# Modelling
<u>Tests using the following models :</u>
* Linear regression
* Random forest regressor
* Ridge and Lasso Regularization (add on to linear modelling?)

<u> Tests using the following variables:</u>
* Weather variables (rain, temperature, windspeed)
* Time variables (Day of week, month, year, time of day, public holiday)
* Sensor environment variables:
    * Sensor_id
    * Betweenness of the street 
    * Buildings in proximity to the sensor
    * Landmarks in proximity to the sensor  
    * Furniture in proximity to the sensor    
    * Lights in proximity to the sensor   


Normalise variables: should this be with MinMax or StandardScaler??

In [3]:
import copy
import pandas as pd
from sklearn.linear_model import LinearRegression, Ridge, Lasso, ElasticNet
from sklearn.preprocessing import StandardScaler
from sklearn.model_selection import train_test_split, cross_val_score, GridSearchCV
import numpy as np
import matplotlib.pyplot as plt
from sklearn.metrics import classification_report, mean_squared_error,r2_score
from sklearn.tree import DecisionTreeRegressor
from sklearn.ensemble import RandomForestRegressor
from sklearn.preprocessing import MinMaxScaler
import time as thetime
from sklearn.model_selection import cross_validate
from xgboost import XGBClassifier, XGBRegressor
from time import time

from warnings import simplefilter
simplefilter(action='ignore', category=FutureWarning)

import multiprocessing

# To display tables in HTML output
from IPython.display import HTML, display

from Functions import *

In [59]:
def run_model_with_cv(model, metrics, cv):
  
    scores = cross_validate(model, Xfull, Yfull, cv=cv, scoring=metrics ,return_estimator=True)

    mae_scores = scores['test_neg_mean_absolute_error']
    r2_scores = scores['test_r2']
    rmse_scores = scores['test_neg_root_mean_squared_error']

    # Report the mean scores
    print("Mean mae of %0.2f with a standard deviation of %0.2f" % (mae_scores.mean(), mae_scores.std()))
    print("Mean r2 of %0.2f with a standard deviation of %0.2f" % (r2_scores.mean(), r2_scores.std()))
    print("Mean rmse of %0.2f with a standard deviation of %0.2f" % (rmse_scores.mean(), rmse_scores.std())) 

metrics = ['neg_mean_absolute_error', 'r2', 'neg_root_mean_squared_error']
cv = KFold(n_splits=10, random_state=1, shuffle=True)
run_model_with_cv(rf_model, metrics, cv)   

Mean mae of -90.57 with a standard deviation of 0.82
Mean r2 of 0.88 with a standard deviation of 0.00
Mean rmse of -173.42 with a standard deviation of 1.97


In [57]:
def run_model_with_cv(model,model_name, metrics, cv, Xfull, Yfull, regex_name, regex_pattern):
    print("Running {} model, variables include {}".format(model_name,  regex_name))

    # Filter columns using the regex pattern in function input
    Xfull = Xfull[Xfull.columns.drop(list(Xfull.filter(regex=regex_pattern)))].copy()

· · · · ·

| Your objective |
Continue the modelling notebook from the point where it stops.

| Stored data |
· · · · ·

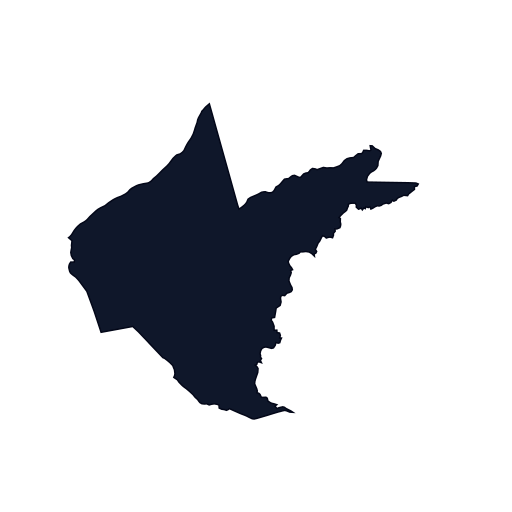 Lambari D'Oeste, Mato Grosso, Brazil, rotated 247°
{"feature_id": "56859067B64272920889218", "entity_name": "Lambari D'Oeste", "entity_type": "district", "adm_level": 2, "iso_a3": "BRA", "parent_name": "Brazil", "parent_adm1": "Mato Grosso", "projection": "albers", "projection_center": [-57.818, -15.449], "detail": "fine", "context": "isolated", "style": "filled", "palette": "ink", "viewbox_px": 512, "rotation_deg": 247, "n_neighbors": 0, "source": "geoboundaries", "source_scale": "gbopen_adm2", "svg_char_len": 5057}
<svg xmlns="http://www.w3.org/2000/svg" viewBox="0 0 512 512"><g transform="rotate(247 256 256)"><path d="M322.8,83.1L321.4,81.1L319.9,79.9L318.3,79.1L316.6,78.8L314.7,78.5L313.0,78.6L311.4,79.3L309.7,80.2L307.1,81.8L305.0,82.6L302.6,83.4L289.6,86.5L273.5,85.7L268.0,85.4L246.3,83.6L239.3,115.0L232.1,118.2L227.0,120.1L219.3,123.0L217.5,123.6L198.8,130.6L197.5,131.9L194.5,133.6L191.5,135.1L187.7,136.6L185.4,136.5L183.2,136.5L179.3,135.4L177.7,134.3L176.4,132.9L175.0,133.8L172.7,135.3L170.0,135.8L166.1,137.3L164.4,138.1L162.8,139.0L161.2,140.0L159.6,140.8L157.2,142.0L153.2,143.8L149.7,144.8L146.7,146.2L144.8,146.6L143.0,147.1L141.2,148.4L139.9,150.7L139.2,152.9L137.2,154.7L136.9,157.3L136.2,159.9L134.7,162.2L133.3,163.7L130.4,162.7L128.4,164.5L127.0,166.8L125.5,168.5L125.5,170.2L125.9,171.9L122.3,175.2L117.3,179.9L115.9,181.3L113.9,183.4L112.1,185.1L110.5,186.4L107.7,188.9L106.7,190.6L106.2,193.4L106.0,195.1L105.6,198.5L105.4,200.3L105.1,202.8L104.9,204.6L104.6,207.8L104.2,211.6L103.7,216.0L103.4,217.7L103.2,219.4L102.7,222.0L101.7,223.5L99.1,226.1L97.7,228.9L99.7,227.6L101.7,225.9L104.1,223.9L105.6,223.1L106.7,221.7L107.2,219.0L107.4,217.4L107.4,215.7L110.4,214.8L111.0,217.0L113.0,214.7L114.3,212.9L115.5,211.8L117.9,210.3L120.7,210.8L122.1,210.0L122.9,207.8L123.8,205.7L127.0,205.6L128.6,204.9L129.8,203.4L131.3,204.5L133.6,204.8L138.9,204.8L141.1,206.0L142.9,207.4L148.1,212.1L151.6,213.9L153.4,213.7L155.9,212.6L155.9,214.3L157.5,215.6L157.6,217.2L155.7,219.3L158.3,219.2L159.4,221.0L161.2,220.6L162.7,221.4L164.4,221.5L166.9,223.2L168.6,225.4L168.8,227.7L168.4,229.6L167.0,231.5L164.9,234.2L164.6,236.2L166.3,238.8L168.6,240.6L167.1,242.3L166.9,244.0L168.9,245.6L170.5,247.4L171.4,245.8L173.4,247.4L175.9,247.6L177.3,245.4L179.6,246.2L180.5,243.7L182.5,244.4L184.3,245.2L186.6,245.3L188.6,245.4L190.9,244.9L192.9,246.2L192.2,249.1L197.1,252.3L200.2,254.2L201.1,258.9L203.9,261.1L207.4,262.0L209.2,263.0L209.6,264.8L208.3,266.9L209.7,269.9L209.4,272.4L209.5,274.5L210.7,276.2L212.9,276.8L215.7,276.5L218.3,276.5L220.3,276.6L223.0,278.0L224.9,280.2L226.9,281.9L229.2,282.2L229.1,284.3L231.3,284.1L234.0,283.3L236.8,283.2L238.4,283.5L239.5,284.7L240.7,286.2L241.9,288.3L242.4,291.3L241.8,293.9L241.7,296.7L242.5,298.4L241.5,300.8L240.7,303.6L238.9,306.5L236.4,308.3L233.1,309.7L235.2,310.3L235.2,312.1L236.5,313.6L239.0,313.2L240.9,315.5L243.6,318.2L244.7,320.3L246.3,322.2L247.4,323.4L248.7,325.3L246.7,327.1L245.1,327.7L244.8,330.6L244.1,332.1L242.9,333.6L244.8,335.4L246.6,336.1L247.9,338.6L250.1,339.1L249.3,341.1L249.3,344.3L250.7,345.6L252.3,346.5L254.5,346.9L257.5,348.3L258.9,347.4L260.0,349.4L261.5,353.1L262.2,355.9L262.8,357.4L264.6,359.0L265.9,360.5L267.5,361.1L267.6,363.5L266.9,365.5L265.8,368.0L263.6,368.3L261.8,367.4L259.0,368.7L258.9,371.6L256.9,371.9L258.1,374.1L256.9,375.1L258.4,376.3L256.7,378.3L256.9,380.1L254.3,380.1L254.4,382.4L254.8,384.5L254.9,387.2L253.9,388.9L253.7,391.0L254.2,393.1L253.9,396.6L252.3,398.6L252.6,401.2L254.1,403.3L252.6,404.3L252.7,407.0L253.8,408.5L254.1,410.4L254.0,413.2L254.2,415.7L253.2,417.5L252.3,419.1L253.6,421.0L254.0,422.8L254.5,424.4L254.9,425.9L255.4,427.9L258.0,428.9L257.5,431.6L258.9,433.5L260.7,431.7L264.1,424.4L280.6,387.2L282.9,387.4L285.8,389.7L287.7,392.9L288.3,395.1L288.5,397.5L289.1,399.7L289.8,401.2L291.6,403.5L295.4,405.4L297.6,407.8L299.4,409.8L301.5,411.4L303.6,411.4L305.9,410.0L308.4,407.6L312.0,406.0L312.9,404.2L310.8,403.7L308.8,403.4L308.3,401.8L310.1,399.0L311.2,396.4L309.5,394.6L309.0,393.1L310.2,390.0L309.3,386.7L308.5,384.4L309.1,382.4L309.6,380.8L310.0,377.8L309.3,374.6L307.3,371.1L306.4,368.5L306.5,365.4L306.8,361.7L308.2,358.8L309.3,355.6L311.2,352.6L311.6,346.0L313.0,344.6L314.5,342.2L314.0,339.7L313.1,338.3L312.3,336.5L312.9,334.1L312.9,331.9L311.0,327.8L311.6,326.3L315.2,323.0L315.7,320.9L315.4,319.3L314.5,316.2L315.1,314.4L315.6,312.2L314.4,309.7L312.8,306.6L312.0,304.3L311.7,301.4L309.2,298.3L308.2,296.0L308.6,293.9L309.3,292.3L310.3,291.0L311.5,289.7L312.1,287.9L312.5,286.0L312.1,282.7L312.0,280.6L312.0,277.6L312.0,273.8L311.4,270.9L309.1,268.5L308.1,266.8L307.4,265.2L306.6,262.4L306.1,260.3L305.8,258.6L310.2,259.0L337.1,262.5L395.0,270.0L401.8,270.9L414.3,272.5L412.9,268.1L412.1,266.3L411.2,264.7L410.4,262.7L409.1,261.5L405.8,257.2L404.1,255.5L402.0,254.1L397.7,250.1L395.6,248.4L392.7,245.8L389.8,242.3L387.1,238.0L385.7,236.1L384.0,234.0L381.2,230.9L380.2,228.7L379.6,226.1L380.0,222.7L379.6,221.2L378.3,217.8L374.9,212.0L373.6,209.1L371.7,203.7L369.9,199.4L368.4,195.6L367.3,191.8L366.0,189.1L365.4,186.3L365.5,184.6L366.5,180.6L367.3,175.9L367.4,173.5L366.9,168.1L366.3,165.9L364.8,162.9L364.1,160.1L363.7,155.1L363.9,151.3L363.8,148.6L363.6,146.5L362.6,141.2L361.3,136.7L361.1,131.9L360.7,128.7L360.0,126.2L357.2,118.5L355.5,114.9L354.9,113.1L354.5,111.1L354.1,106.9L352.9,103.3L351.9,101.1L350.5,98.6L347.6,94.5L346.5,92.2L346.1,90.6L342.0,92.6L339.8,91.4L337.9,90.3L335.7,89.6L333.8,88.3L331.6,86.9L328.6,86.2L325.1,86.4L323.5,87.5L321.4,86.3L322.8,83.1Z" fill="#0f172a" stroke="#020617" stroke-width="1.5"/></g></svg>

· · · · ·

| Answer for this exercise |
    # Perform cross validation, time how long it takes
    start = time()
    scores = cross_validate(model, Xfull, Yfull, cv=cv, scoring=metrics ,return_estimator=False, error_score="raise")
    end = time()
    
    #  Create a dataframe containng scores for each performance metric
    df =pd.DataFrame({'mae': round(abs(scores['test_neg_mean_absolute_error'].mean()),2), 
         'r2': round(abs(scores['test_r2'].mean()),2), 'rmse': round(abs(scores['test_neg_root_mean_squared_error'].mean()),2)},
                     index =["{}_{}".format(model_name, regex_name)])
    
    print('Ran in {} minutes'.format(round((end - start)/60),2))
    return [scores, df]

### Read in formatted data

In [15]:
data = pd.read_csv("formatted_data_for_modelling.csv", index_col = False)

### Keep only sensors with relatively complete data

In [16]:
### Filter to include just sensors which we know have quite complete data 
data = data[data['sensor_id'].isin([2,6,9,10,14,18])]
data.reset_index(inplace=True, drop = True)

In [17]:
# data = data.drop(['Pressure', 'Humidity'],axis=1) # seem obviously irrelevant
data = data.drop(['sensor_id'],axis=1) # don't want this included
# Get rid of columns in which none of the sensors have a value
for column in data.columns:
    if np.nanmax(data[column]) ==0:
        del data[column]

## Prepare data for modelling - split into predictor/predictand variables

In [50]:
# The predictor variables
Xfull = data.drop(['hourly_counts'], axis =1)
# Xfull['random'] = np.random.random(size=len(Xfull))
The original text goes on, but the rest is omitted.